KNOW the great thing about being a castropharian? When an initial scam falls to pieces and prickly questions are being asked, you can decamp to an overseas institute of higher learning and hitch a ride on the climate bandwagon.
From the West, correspondent Man In White With Black Socks sends this item from the West Australian. As the story is not available online, he has painstakingly transcribed it. Many thanks for that.

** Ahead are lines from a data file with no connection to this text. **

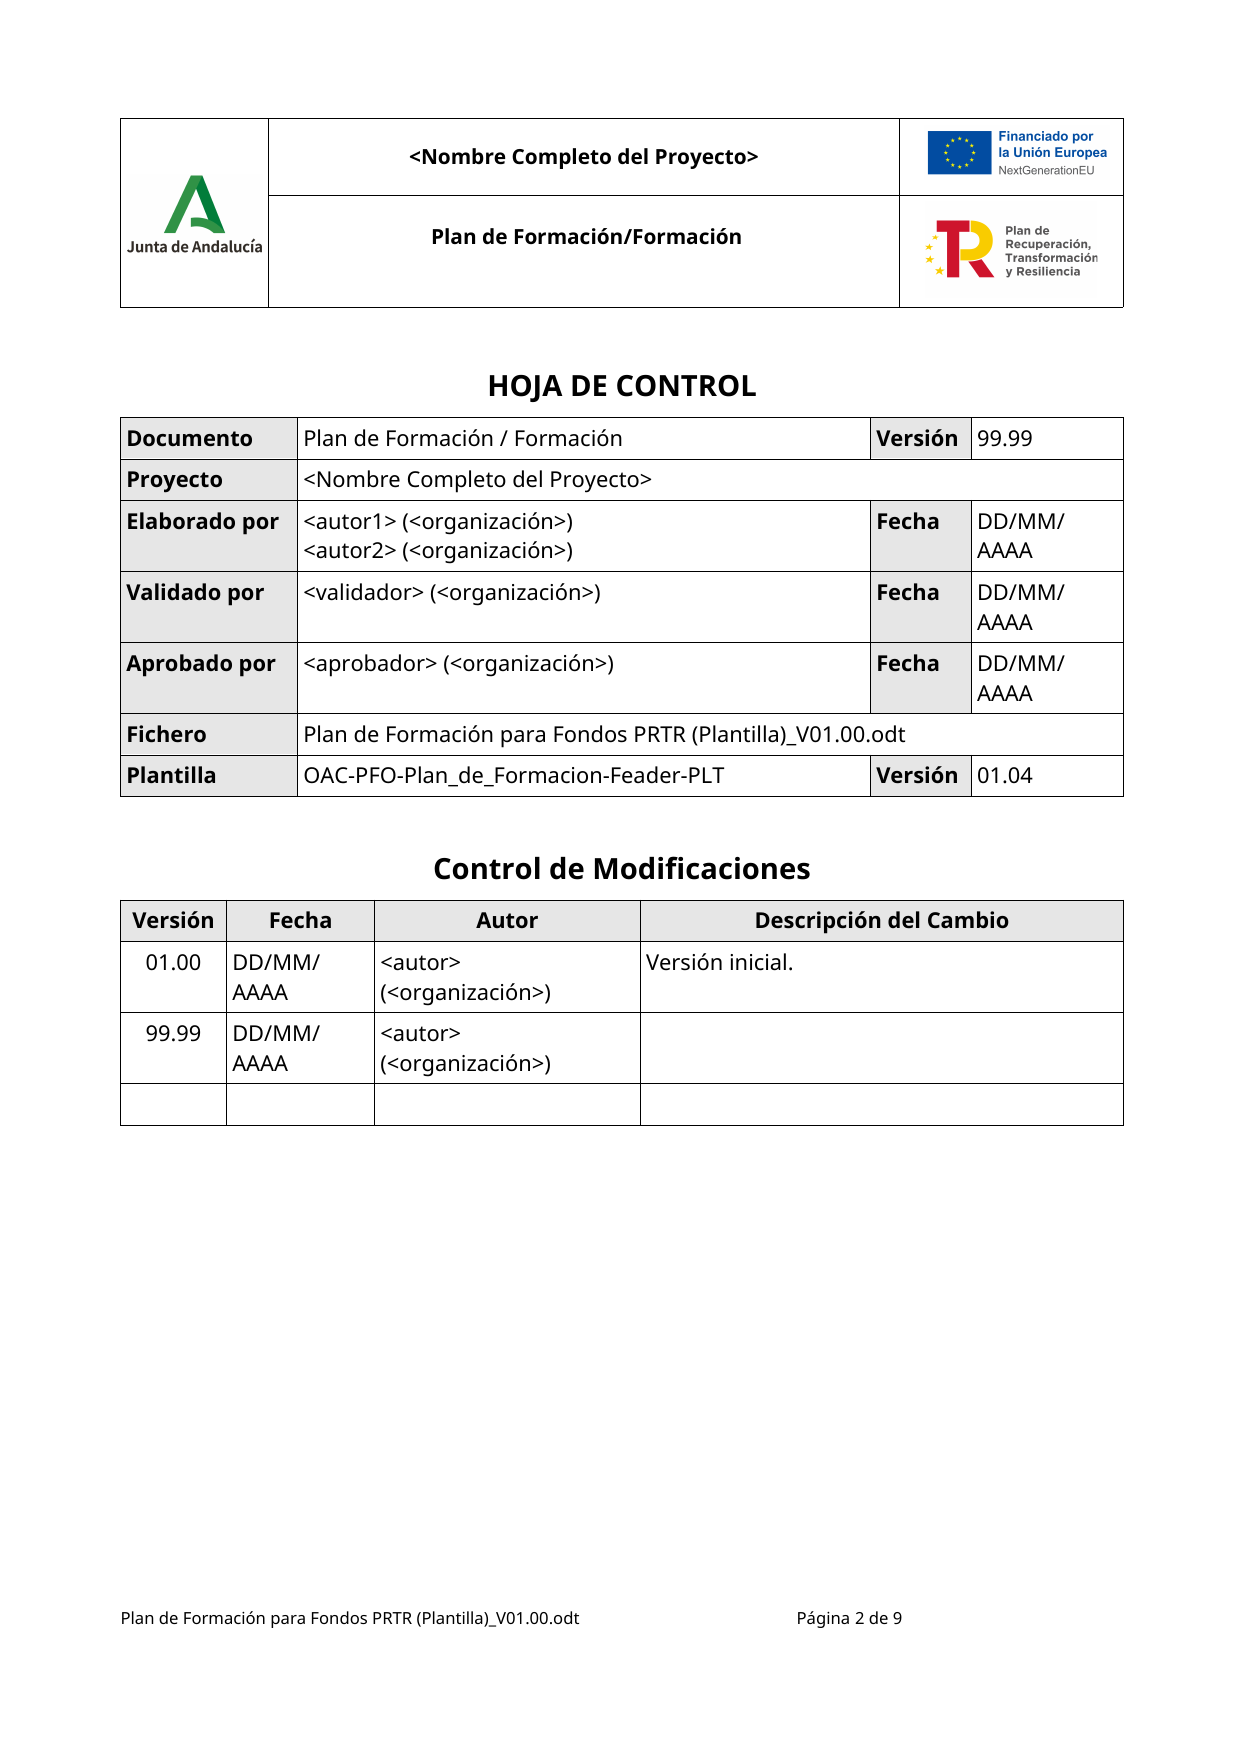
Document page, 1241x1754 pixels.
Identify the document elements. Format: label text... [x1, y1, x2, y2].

table_cell [375, 1084, 640, 1124]
picture [925, 201, 1098, 298]
table_cell <validador> (<organización>) [298, 572, 870, 642]
table_cell DD/MM/AAAA [972, 643, 1123, 713]
table_cell [121, 1084, 226, 1124]
table_cell Elaborado por [121, 501, 297, 571]
table_cell [641, 1084, 1123, 1124]
table_cell [227, 1084, 374, 1124]
table_header Versión [121, 901, 226, 941]
table_header Descripción del Cambio [641, 901, 1123, 941]
table_cell Versión inicial. [641, 942, 1123, 1012]
table_cell Fichero [121, 714, 297, 754]
table_cell Proyecto [121, 460, 297, 500]
table_cell DD/MM/AAAA [227, 942, 374, 1012]
table_header Autor [375, 901, 640, 941]
table_cell 99.99 [121, 1013, 226, 1083]
subtitle HOJA DE CONTROL [120, 366, 1123, 405]
table_cell Aprobado por [121, 643, 297, 713]
table_cell <Nombre Completo del Proyecto> [298, 460, 1123, 500]
table_cell <autor1> (<organización>) <autor2> (<organización>) [298, 501, 870, 571]
picture [923, 125, 1110, 180]
table_cell DD/MM/AAAA [972, 501, 1123, 571]
table_cell Versión [871, 756, 971, 796]
table_cell OAC-PFO-Plan_de_Formacion-Feader-PLT [298, 756, 870, 796]
table_cell DD/MM/AAAA [227, 1013, 374, 1083]
picture [126, 174, 263, 254]
table_header 99.99 [972, 418, 1123, 458]
table_cell <autor> (<organización>) [375, 942, 640, 1012]
table_cell Fecha [871, 643, 971, 713]
table_cell Plantilla [121, 756, 297, 796]
table_cell 01.00 [121, 942, 226, 1012]
subtitle Control de Modificaciones [120, 848, 1123, 888]
table_header Plan de Formación / Formación [298, 418, 870, 458]
table_cell Fecha [871, 572, 971, 642]
table_cell <aprobador> (<organización>) [298, 643, 870, 713]
table_header Fecha [227, 901, 374, 941]
table_cell DD/MM/AAAA [972, 572, 1123, 642]
table_cell Validado por [121, 572, 297, 642]
table_cell [641, 1013, 1123, 1083]
table_cell Fecha [871, 501, 971, 571]
table_cell <autor> (<organización>) [375, 1013, 640, 1083]
table_cell 01.04 [972, 756, 1123, 796]
table_header Versión [871, 418, 971, 458]
table_cell Plan de Formación para Fondos PRTR (Plantilla)_V01.00.odt [298, 714, 1123, 754]
table_header Documento [121, 418, 297, 458]
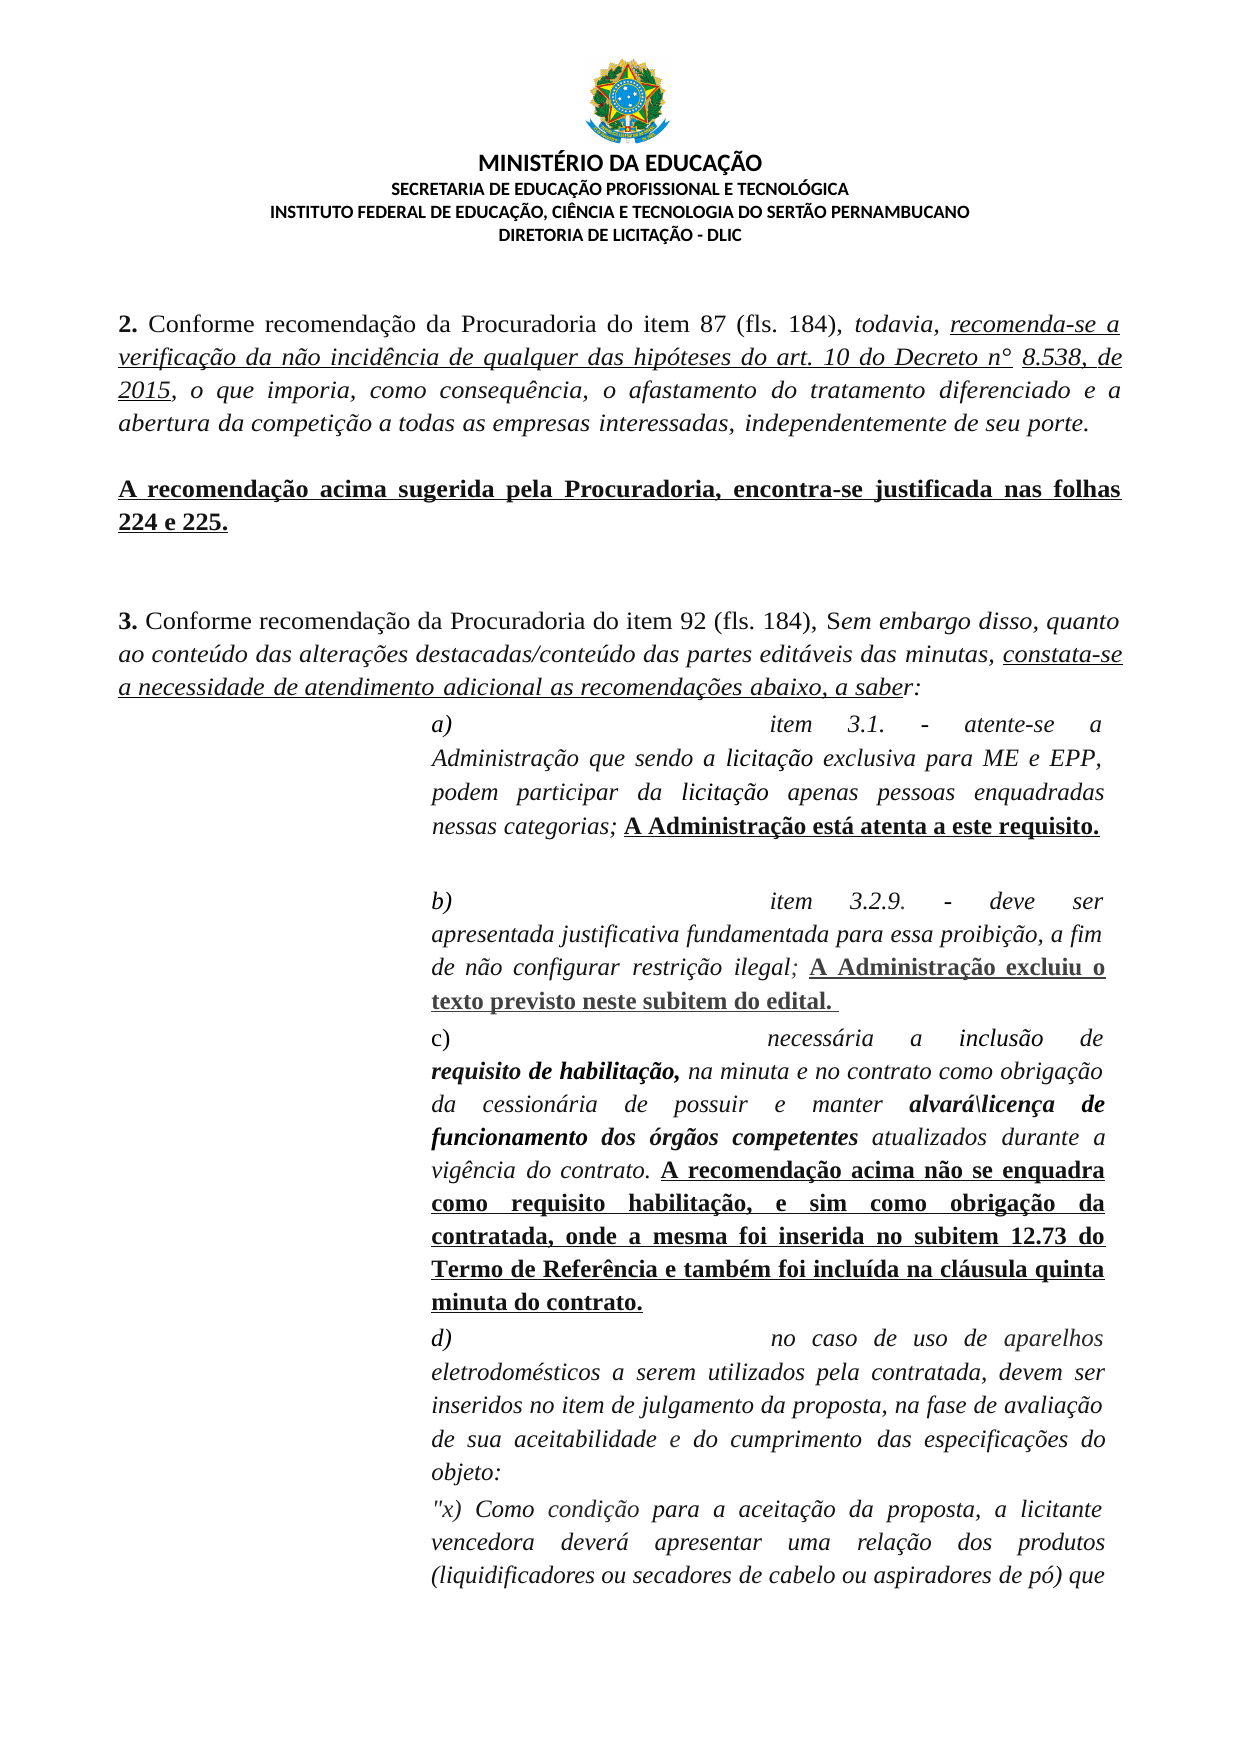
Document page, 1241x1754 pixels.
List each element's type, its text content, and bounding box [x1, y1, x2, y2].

text A recomendação acima sugerida pela Procuradoria, encontra-se justificada nas folhas [118, 474, 1122, 499]
list necessária a inclusão de requisito de habilitação, na minuta e no contrato como obrigação da cessionária de possuir e manter alvará\licença de funcionamento dos órgãos competentes atualizados durante a vigência do contrato. A recomendação acima não se enquadra como requisito habilitação, e sim como obrigação da contratada, onde a mesma foi inserida no subitem 12.73 do [431, 1023, 1106, 1246]
text 2. Conforme recomendação da Procuradoria do item 87 (fls. 184), todavia, recomenda-se a verificação da não incidência de qualquer das hipóteses do art. 10 do Decreto n° 8.538, de 2015, o que imporia, como consequência, o afastamento do tratamento diferenciado e a abertura da competição a todas as empresas interessadas, independentemente de seu porte. [118, 309, 1122, 436]
list item 3.1. - atente-se a Administração que sendo a licitação exclusiva para ME e EPP, podem participar da licitação apenas pessoas enquadradas nessas categorias; A Administração está atenta a este requisito. [431, 709, 1104, 840]
text "x) Como condição para a aceitação da proposta, a licitante vencedora deverá apresentar uma relação dos produtos (liquidificadores ou secadores de cabelo ou aspiradores de pó) que [431, 1494, 1105, 1589]
text 224 e 225. [118, 500, 1122, 536]
picture [582, 56, 673, 146]
text 3. Conforme recomendação da Procuradoria do item 92 (fls. 184), Sem embargo disso, quanto ao conteúdo das alterações destacadas/conteúdo das partes editáveis das minutas, constata-se a necessidade de atendimento adicional as recomendações abaixo, a saber: [118, 606, 1122, 701]
list item 3.2.9. - deve ser apresentada justificativa fundamentada para essa proibição, a fim de não configurar restrição ilegal; A Administração excluiu o texto previsto neste subitem do edital. [431, 886, 1105, 1014]
list no caso de uso de aparelhos eletrodomésticos a serem utilizados pela contratada, devem ser inseridos no item de julgamento da proposta, na fase de avaliação de sua aceitabilidade e do cumprimento das especificações do objeto: [431, 1323, 1106, 1486]
list Termo de Referência e também foi incluída na cláusula quinta minuta do contrato. [431, 1247, 1106, 1316]
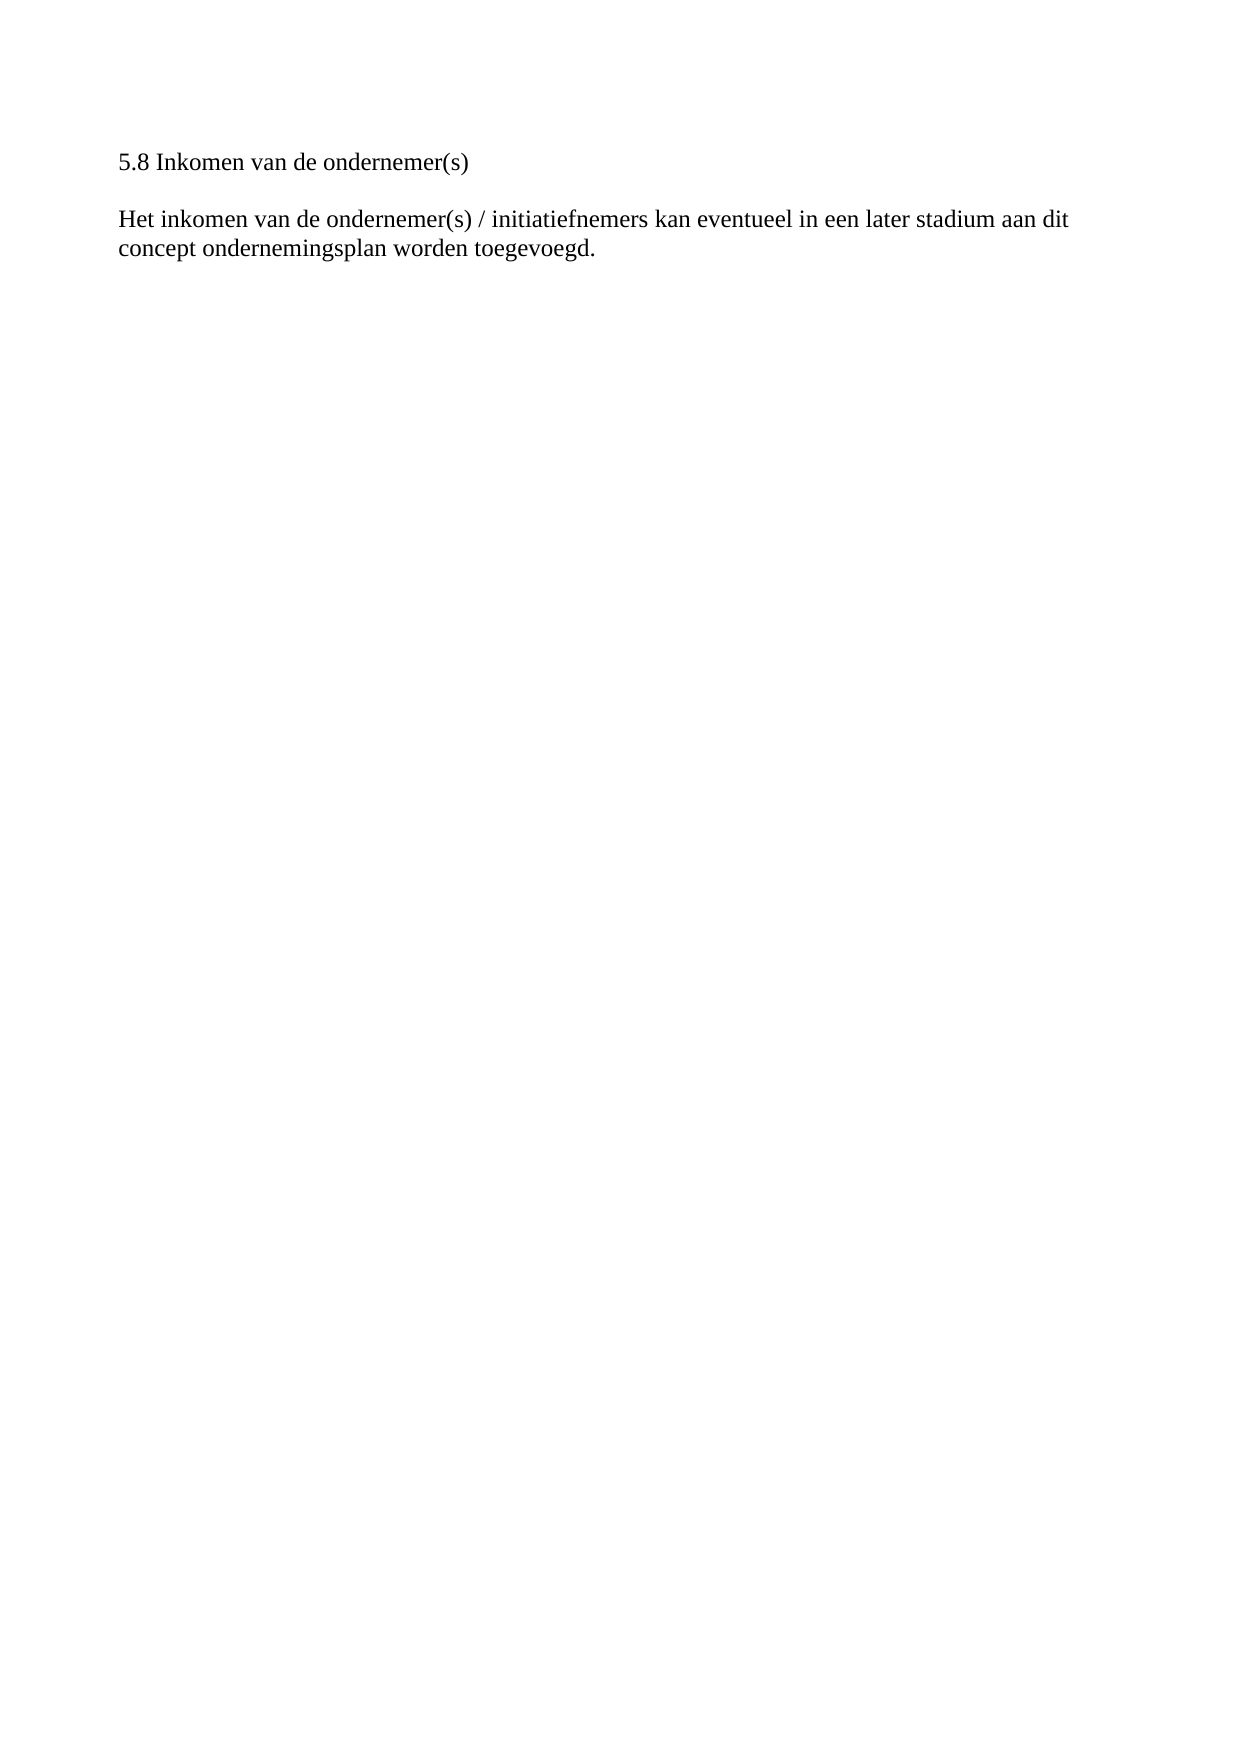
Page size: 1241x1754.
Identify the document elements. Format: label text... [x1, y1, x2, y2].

text [118, 1469, 1122, 1613]
text 5.8 Inkomen van de ondernemer(s) Het inkomen van de ondernemer(s) / initiatiefnemers kan eventueel in een later stadium aan dit concept ondernemingsplan worden toegevoegd. [118, 118, 1122, 1469]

And for a little background, read this first:
Firepower lawyer keeps up the PaceThere’s no stopping the former Firepower lawyer from WA whose private firm made a fortune selling shares to mum and dad investors before Firepower collapsed losing $100 million.
Les Stein’s family company Sattvic Pty Ltd is being sued by investors because it breached the Corporations Act when it sold shares in Firepower without issuing a prospectus.
He also admitted in the Federal Court recently that he ordered key documents relating to the sale of shares in the Tim Johnston-run business to be backdated.
But none of that has stood in the way of his prestigious new job as a research scholar in New York.
Last month, a colleague contacted the Pace Law School to see if the faculty was aware of Mr Stein’s role in the Firepower fuel-additive folly before appointing him.
“We are looking into this matter and have no comment at this time,” school spokeswoman Lauren Rubenstein said.
Mr Stein had a bit more than that to say about our colleague.
“The email is malicious and is designed to make a case against me to Pace to cause them to act negatively towards me,” the lawyer said. “It is possible now that I will lose that position in which I would have made a contribution to the literature on climate change law.”
He said a bit more and signed off with a threat of legal action.
Fast-forward to yesterday morning when an email arrived showing that Mr Stein had nothing to fear from some Firepower facts being put in front of his new bosses.
“Leslie Stein is a scholar in residence working on research projects dealing with environmental law during the 2011 and 2012 academic years,” Ms Rubenstein wrote.
“He is neither a member of the faculty of Pace Law School nor a permanent member of the staff.
“We are confident, however, that his work will make a valuable contribution to the field of environmental law and we are pleased to have him as a part of our scholarly community.”
Let’s hope she’s right because Firepower burnt a lot of people by promising to help save the planet.
Inside Cover checked Pace’s website yesterday and, sure enough, there’s a biography of their recruit without a single mention of the F-word — Firepower.
The West Australian is right about that. There is not a peep on Stein’s biographical entry about Firepower, which is no less than good manners, really. Wouldn’t want to unsettle a settled climate scholar, would they?
Former Firepower investors might wish to contact Judy A. Johnson, Pace’s Associate Dean for Academic Affairs, and share their experiences.